А произошло это вот как. В тот морозный день я, поспав после дежурства, вышел из дому без определенной цели, только бы не сидеть и не видеть бледные лица моих близких. Брел я к Литейному и с горечью думал о том, что всю жизнь был уничтожающе непрактичен, и эта непрактичность оборачивается для моей семьи трагедией. Вот оказался же Макс Рейтер чуть не директором хлебозавода, кормит же Александр Иванович Раков свою жену и детей. А я? Должен же и я не оставаться пассивным, надо додуматься, чтобы делать что-то такое, что позволило бы приносить в эту мрачную комнату хоть немного съестного. А пока Олег Михайлович пришлет машину, мы все перемрем… Было в моей каждодневной ходьбе и еще одно объяснение – то, что я делал до поступления в госпиталь инстинктивно, теперь получило обыкновение.

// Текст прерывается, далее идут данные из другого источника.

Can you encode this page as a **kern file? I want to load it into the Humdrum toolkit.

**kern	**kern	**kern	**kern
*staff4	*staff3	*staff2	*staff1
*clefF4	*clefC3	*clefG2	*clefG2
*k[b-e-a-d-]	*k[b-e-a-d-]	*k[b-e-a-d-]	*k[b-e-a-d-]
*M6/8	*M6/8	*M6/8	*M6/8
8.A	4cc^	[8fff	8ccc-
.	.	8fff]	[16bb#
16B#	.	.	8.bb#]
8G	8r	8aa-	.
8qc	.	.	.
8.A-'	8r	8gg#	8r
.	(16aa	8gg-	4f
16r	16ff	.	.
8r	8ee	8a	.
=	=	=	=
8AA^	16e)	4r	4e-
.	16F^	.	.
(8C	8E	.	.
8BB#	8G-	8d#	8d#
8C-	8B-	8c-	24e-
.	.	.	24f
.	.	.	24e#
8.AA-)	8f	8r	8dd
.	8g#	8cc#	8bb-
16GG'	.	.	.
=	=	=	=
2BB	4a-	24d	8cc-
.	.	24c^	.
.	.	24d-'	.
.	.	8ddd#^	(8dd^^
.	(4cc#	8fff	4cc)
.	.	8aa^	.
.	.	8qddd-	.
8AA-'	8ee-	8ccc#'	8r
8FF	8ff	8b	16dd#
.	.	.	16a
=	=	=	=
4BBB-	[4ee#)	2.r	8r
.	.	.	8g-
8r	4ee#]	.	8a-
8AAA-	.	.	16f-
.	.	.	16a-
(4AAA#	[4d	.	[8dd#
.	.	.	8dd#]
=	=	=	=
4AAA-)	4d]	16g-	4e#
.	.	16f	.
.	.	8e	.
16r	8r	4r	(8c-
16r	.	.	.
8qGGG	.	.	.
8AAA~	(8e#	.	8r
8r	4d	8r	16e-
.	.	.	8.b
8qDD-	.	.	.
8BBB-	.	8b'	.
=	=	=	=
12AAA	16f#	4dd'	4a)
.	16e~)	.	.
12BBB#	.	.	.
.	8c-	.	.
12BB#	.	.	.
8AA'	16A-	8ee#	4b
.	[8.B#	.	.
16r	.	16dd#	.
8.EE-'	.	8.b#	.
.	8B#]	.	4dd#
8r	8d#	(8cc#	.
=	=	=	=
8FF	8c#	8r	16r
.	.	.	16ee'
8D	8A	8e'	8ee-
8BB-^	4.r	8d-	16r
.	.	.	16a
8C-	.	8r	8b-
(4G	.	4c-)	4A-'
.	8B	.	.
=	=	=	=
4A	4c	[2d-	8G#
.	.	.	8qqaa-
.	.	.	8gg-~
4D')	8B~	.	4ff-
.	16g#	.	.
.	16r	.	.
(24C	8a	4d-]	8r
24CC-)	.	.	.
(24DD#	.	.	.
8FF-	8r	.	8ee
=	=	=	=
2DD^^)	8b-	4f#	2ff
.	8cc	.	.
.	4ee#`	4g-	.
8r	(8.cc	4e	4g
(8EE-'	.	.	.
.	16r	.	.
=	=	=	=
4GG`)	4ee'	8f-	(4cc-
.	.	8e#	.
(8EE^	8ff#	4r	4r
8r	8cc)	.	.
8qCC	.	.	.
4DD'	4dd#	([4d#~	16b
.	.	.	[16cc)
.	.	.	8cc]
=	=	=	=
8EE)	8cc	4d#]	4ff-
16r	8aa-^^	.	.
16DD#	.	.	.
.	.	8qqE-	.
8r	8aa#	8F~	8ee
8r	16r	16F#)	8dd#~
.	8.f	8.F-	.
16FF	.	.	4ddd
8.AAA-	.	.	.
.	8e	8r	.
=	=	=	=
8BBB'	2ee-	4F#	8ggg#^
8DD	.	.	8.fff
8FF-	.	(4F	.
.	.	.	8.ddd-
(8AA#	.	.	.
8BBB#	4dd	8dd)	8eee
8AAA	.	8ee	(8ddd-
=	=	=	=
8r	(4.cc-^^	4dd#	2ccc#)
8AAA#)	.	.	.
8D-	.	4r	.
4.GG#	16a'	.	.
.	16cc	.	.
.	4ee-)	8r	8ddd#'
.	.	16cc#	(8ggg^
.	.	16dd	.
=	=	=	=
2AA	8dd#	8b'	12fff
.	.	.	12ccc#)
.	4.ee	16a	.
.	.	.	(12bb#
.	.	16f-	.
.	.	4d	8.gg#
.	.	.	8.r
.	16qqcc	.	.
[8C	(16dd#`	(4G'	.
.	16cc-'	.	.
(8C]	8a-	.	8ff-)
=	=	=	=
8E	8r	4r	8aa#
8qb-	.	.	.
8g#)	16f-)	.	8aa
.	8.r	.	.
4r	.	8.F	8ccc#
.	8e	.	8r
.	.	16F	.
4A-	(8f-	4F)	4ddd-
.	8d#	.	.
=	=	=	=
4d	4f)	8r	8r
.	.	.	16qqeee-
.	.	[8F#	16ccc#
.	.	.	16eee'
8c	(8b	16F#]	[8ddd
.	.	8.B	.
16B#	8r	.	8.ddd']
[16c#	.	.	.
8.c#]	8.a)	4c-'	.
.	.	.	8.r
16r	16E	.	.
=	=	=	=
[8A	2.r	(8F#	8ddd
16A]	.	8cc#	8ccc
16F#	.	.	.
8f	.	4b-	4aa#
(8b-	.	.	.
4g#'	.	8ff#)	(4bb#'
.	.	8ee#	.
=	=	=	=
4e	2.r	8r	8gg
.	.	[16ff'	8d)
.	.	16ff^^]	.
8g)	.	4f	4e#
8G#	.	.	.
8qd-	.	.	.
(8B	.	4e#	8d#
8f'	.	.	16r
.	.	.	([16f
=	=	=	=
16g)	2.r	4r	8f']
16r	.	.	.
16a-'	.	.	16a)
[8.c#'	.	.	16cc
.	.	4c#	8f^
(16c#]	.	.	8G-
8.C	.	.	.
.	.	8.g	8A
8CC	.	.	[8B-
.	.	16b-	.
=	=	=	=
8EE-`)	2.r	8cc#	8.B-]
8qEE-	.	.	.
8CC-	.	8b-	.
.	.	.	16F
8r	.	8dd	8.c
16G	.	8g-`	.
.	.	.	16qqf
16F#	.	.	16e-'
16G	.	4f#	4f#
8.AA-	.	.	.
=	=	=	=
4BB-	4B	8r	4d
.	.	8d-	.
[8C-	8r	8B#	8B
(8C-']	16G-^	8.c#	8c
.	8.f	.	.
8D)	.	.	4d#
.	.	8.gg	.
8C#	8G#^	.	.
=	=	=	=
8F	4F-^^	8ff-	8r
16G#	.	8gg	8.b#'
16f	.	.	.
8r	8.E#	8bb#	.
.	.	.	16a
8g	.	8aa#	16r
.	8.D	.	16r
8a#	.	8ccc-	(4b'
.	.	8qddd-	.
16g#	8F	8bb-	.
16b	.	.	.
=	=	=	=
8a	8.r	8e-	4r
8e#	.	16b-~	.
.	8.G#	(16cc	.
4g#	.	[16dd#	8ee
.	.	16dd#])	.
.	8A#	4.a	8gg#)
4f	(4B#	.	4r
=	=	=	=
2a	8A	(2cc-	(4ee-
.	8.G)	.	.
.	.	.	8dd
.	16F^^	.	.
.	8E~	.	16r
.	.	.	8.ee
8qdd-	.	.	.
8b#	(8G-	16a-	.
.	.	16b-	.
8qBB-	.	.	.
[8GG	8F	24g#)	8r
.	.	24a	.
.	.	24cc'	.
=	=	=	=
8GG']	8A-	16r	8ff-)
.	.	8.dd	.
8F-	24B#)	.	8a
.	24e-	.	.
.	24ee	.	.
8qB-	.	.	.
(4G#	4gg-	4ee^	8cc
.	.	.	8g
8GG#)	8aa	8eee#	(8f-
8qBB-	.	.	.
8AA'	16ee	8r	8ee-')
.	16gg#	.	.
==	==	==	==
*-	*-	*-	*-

Я в эти дни не раз отмечал, что те, кто покорно ложится, думая, что этим сэкономит свои силы, в действительности тем самым приближает себя к концу – пассивность и разобщенность с происходящим ведут к упадку духа, а это – конец. Словом, дистрофикам не надо лежать, кроме как во время сна. И я упорно заставлял себя ходить.
Итак, я вышел из дома и скоро оказался около ларя букиниста, расставляющего свой товар на цоколе ограды церкви Симеона и Анны и на двух прилаженных к ограде досочках. Продавец – старик с зеленоватым лицом и с седой щетиной, не закрывавшей синие губы дистрофика – на мое робкое предложение принести книги для комиссионной продажи прохрипел, что берет за наличные одни переводные романы.
Этого разряда книг у меня было немного, но все же я собрал бы кое-что, хоть и немного. А за те деньги, что выручу, можно будет что-нибудь съестное достать на рынке. Но тут перед лотком остановилась военная машина, и из нее вышли двое военных в черных полушубках, перетянутых ремнями с низко висевшими на них пистолетами, и в черных ушанках с крабами. Один сразу стал листать книги, другой с набитой чем-то сумкой от противогаза через плечо подошел к продавцу.
– Нет ли «Трех мушкетеров» или «Монте Кристо»? – спросил он.
Помню, что «Мушкетеров» не оказалось, и букинист предложил их продолжение – «Двадцать лет спустя».